Preheat the oven to 400°F and line a 9x13” baking sheet with parchment paper.
Add the potatoes to the sheet pan and toss with 2 tbsp oil, ½ tsp salt, ¼ tsp pepper, ½ tsp paprika, ½ tsp garlic powder, and ½ tsp onion powder. Roast for 20 minutes, or until the potatoes begin to soften and lightly brown.
While the potatoes cook, season the salmon with ¼ tsp salt, ¼ tsp pepper, and the remaining paprika, garlic powder, and onion powder. Set aside. 4. In a small bowl, whisk together the maple syrup, Dijon mustard, lemon juice, optional red pepper flakes, and ¼ tsp salt to make the glaze.

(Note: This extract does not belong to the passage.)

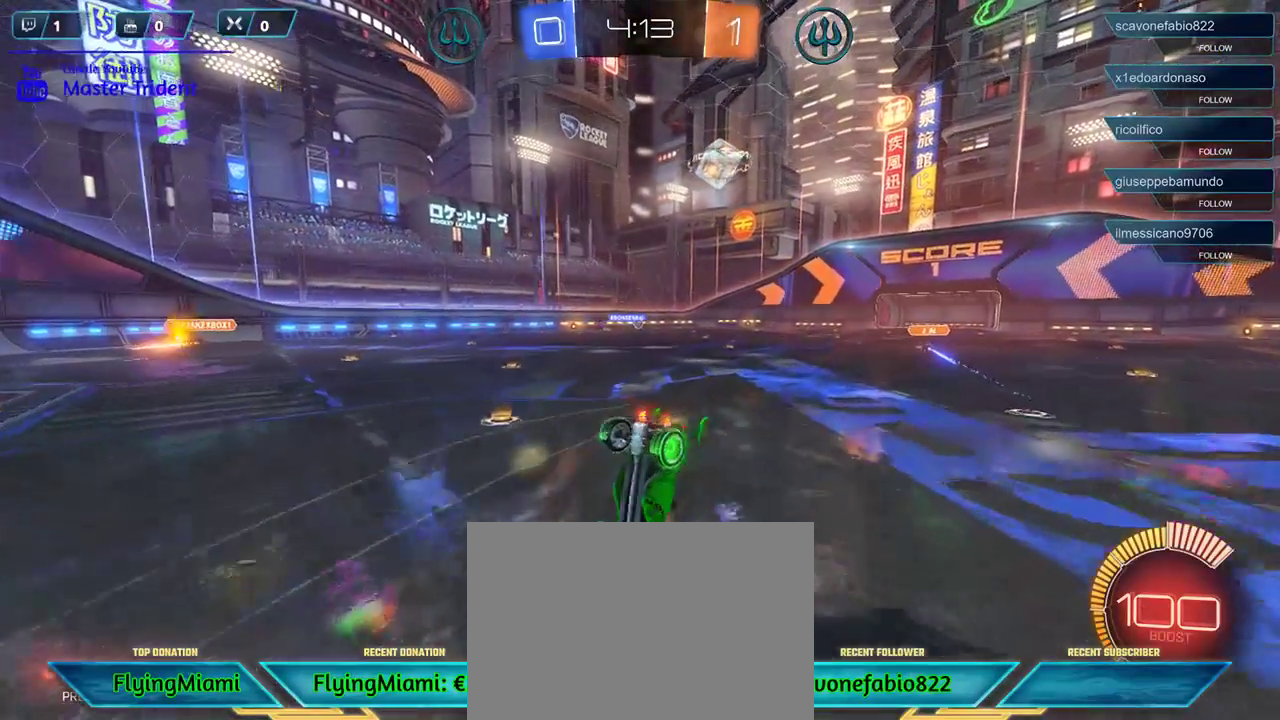
{"buttons": ["R2"], "left_stick": "center", "right_stick": "center", "events": [[200, "left_stick", "center"]]}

Remove the potatoes from the oven and push them to one-third of the pan. Add the green beans and tomatoes to the center third, drizzle with the remaining 1 tbsp oil, and season with the remaining salt and pepper. Toss to coat.
Place the salmon fillets on the final third of the pan and brush generously with the maple glaze, reserving some for later.
Return the sheet pan to the oven and bake for 12–15 minutes, or until the salmon flakes easily with a fork.
Brush the salmon with the remaining glaze, then broil for 1–2 minutes, watching closely to prevent burning.
Garnish with fresh parsley and serve warm.